→ **Instructions to follow**
Which lines below hold the word "slash"? Copy all of them.

→ **Input**
————————

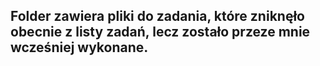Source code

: ## Folder zawiera pliki do zadania, które zniknęło obecnie z listy zadań, lecz zostało przeze mnie wcześniej wykonane.
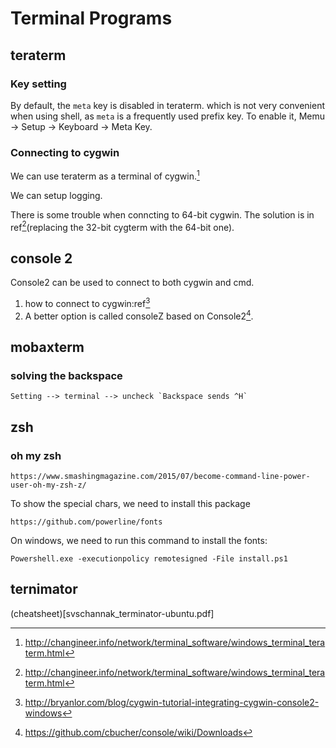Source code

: # Terminal Programs

## teraterm

### Key setting

By default, the `meta` key is disabled in teraterm.
which is not very convenient when using shell, as `meta`
is a frequently used prefix key. To enable it, Memu -> Setup
-> Keyboard -> Meta Key. 

### Connecting to cygwin

We can use teraterm as a terminal of cygwin.[^1]

We can setup logging.

There is some trouble when conncting to 64-bit cygwin.
The solution is in ref[^1](replacing the 32-bit cygterm
with the 64-bit one).

[^1]: http://changineer.info/network/terminal_software/windows_terminal_teraterm.html


## console 2

Console2 can be used to connect to both cygwin and cmd.

1. how to connect to cygwin:ref[^2]
2. A better option is called consoleZ based on Console2[^3].

[^2]: http://bryanlor.com/blog/cygwin-tutorial-integrating-cygwin-console2-windows
[^3]: https://github.com/cbucher/console/wiki/Downloads


## mobaxterm

### solving the backspace

	Setting --> terminal --> uncheck `Backspace sends ^H`


## zsh

### oh my zsh

	https://www.smashingmagazine.com/2015/07/become-command-line-power-user-oh-my-zsh-z/

To show the special chars, we need to install this package

	https://github.com/powerline/fonts


On windows, we need to run this command to install the fonts:

	Powershell.exe -executionpolicy remotesigned -File install.ps1


## ternimator

(cheatsheet)[svschannak_terminator-ubuntu.pdf]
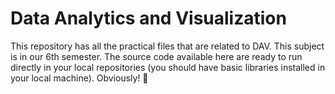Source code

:# Data Analytics and Visualization
This repository has all the practical files that are related to DAV. This subject is in our 6th semester.
The source code available here are ready to run directly in your local repositories (you should have basic libraries installed in your local machine). Obviously! 🤡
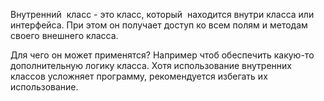 Внутренний &nbsp;класс - это класс, который &nbsp;находится внутри класса или интерфейса. При этом он получает доступ ко всем полям и методам своего внешнего класса.

Для чего он может применятся? Например чтоб обеспечить какую-то дополнительную логику класса. Хотя использование внутренних классов усложняет программу, рекомендуется избегать их использование.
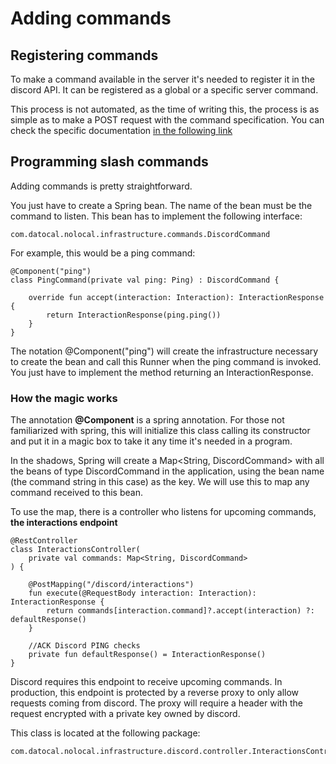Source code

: # Adding commands

## Registering commands
To make a command available in the server it's needed to register it in the discord API.
It can be registered as a global or a specific server command.

This process is not automated, as the time of writing this, the process is as simple as to make a POST request with the 
command specification. You can check the specific documentation [in the following link](https://discord.com/developers/docs/interactions/application-commands#slash-commands)

## Programming slash commands

Adding commands is pretty straightforward.

You just have to create a Spring bean. The name of the bean must be the command to listen.
This bean has to implement the following interface:

    com.datocal.nolocal.infrastructure.commands.DiscordCommand

For example, this would be a ping command:

    @Component("ping")
    class PingCommand(private val ping: Ping) : DiscordCommand {
    
        override fun accept(interaction: Interaction): InteractionResponse {
            return InteractionResponse(ping.ping())
        }
    }


    
The notation @Component("ping") will create the infrastructure necessary to create the bean and call this Runner when the 
ping command is invoked. You just have to implement the method returning an InteractionResponse.

### How the magic works

The annotation **@Component** is a spring annotation. For those not familiarized with spring, this will initialize this class
calling its constructor and put it in a magic box to take it any time it's needed in a program.

In the shadows, Spring will create a Map<String, DiscordCommand> with all the beans of type DiscordCommand 
in the application, using the bean name (the command string in this case) as the key. We will use this to map any 
command received to this bean.

To use the map, there is a controller who listens for upcoming commands, **the interactions endpoint**


    @RestController
    class InteractionsController(
        private val commands: Map<String, DiscordCommand>
    ) {
    
        @PostMapping("/discord/interactions")
        fun execute(@RequestBody interaction: Interaction): InteractionResponse {
            return commands[interaction.command]?.accept(interaction) ?: defaultResponse()
        }
    
        //ACK Discord PING checks
        private fun defaultResponse() = InteractionResponse()
    }

Discord requires this endpoint to receive upcoming commands. In production, this endpoint is protected by a reverse proxy
to only allow requests coming from discord. The proxy will require a header with the request encrypted with a private 
key owned by discord.

This class is located at the following package:
    
    com.datocal.nolocal.infrastructure.discord.controller.InteractionsController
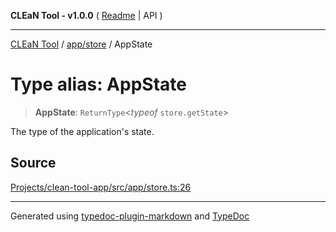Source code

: **CLEaN Tool - v1.0.0** ( [Readme](../../../README.md) \| API )

***

[CLEaN Tool](../../../modules.md) / [app/store](../README.md) / AppState

# Type alias: AppState

> **AppState**: `ReturnType`\<*typeof* `store.getState`\>

The type of the application's state.

## Source

[Projects/clean-tool-app/src/app/store.ts:26](https://github.com/yuckyh/clean-tool-app/)

***

Generated using [typedoc-plugin-markdown](https://www.npmjs.com/package/typedoc-plugin-markdown) and [TypeDoc](https://typedoc.org/)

————————

→ **Result of the exercise**
command specification. You can check the specific documentation [in the following link](https://discord.com/developers/docs/interactions/application-commands#slash-commands)
## Programming slash commands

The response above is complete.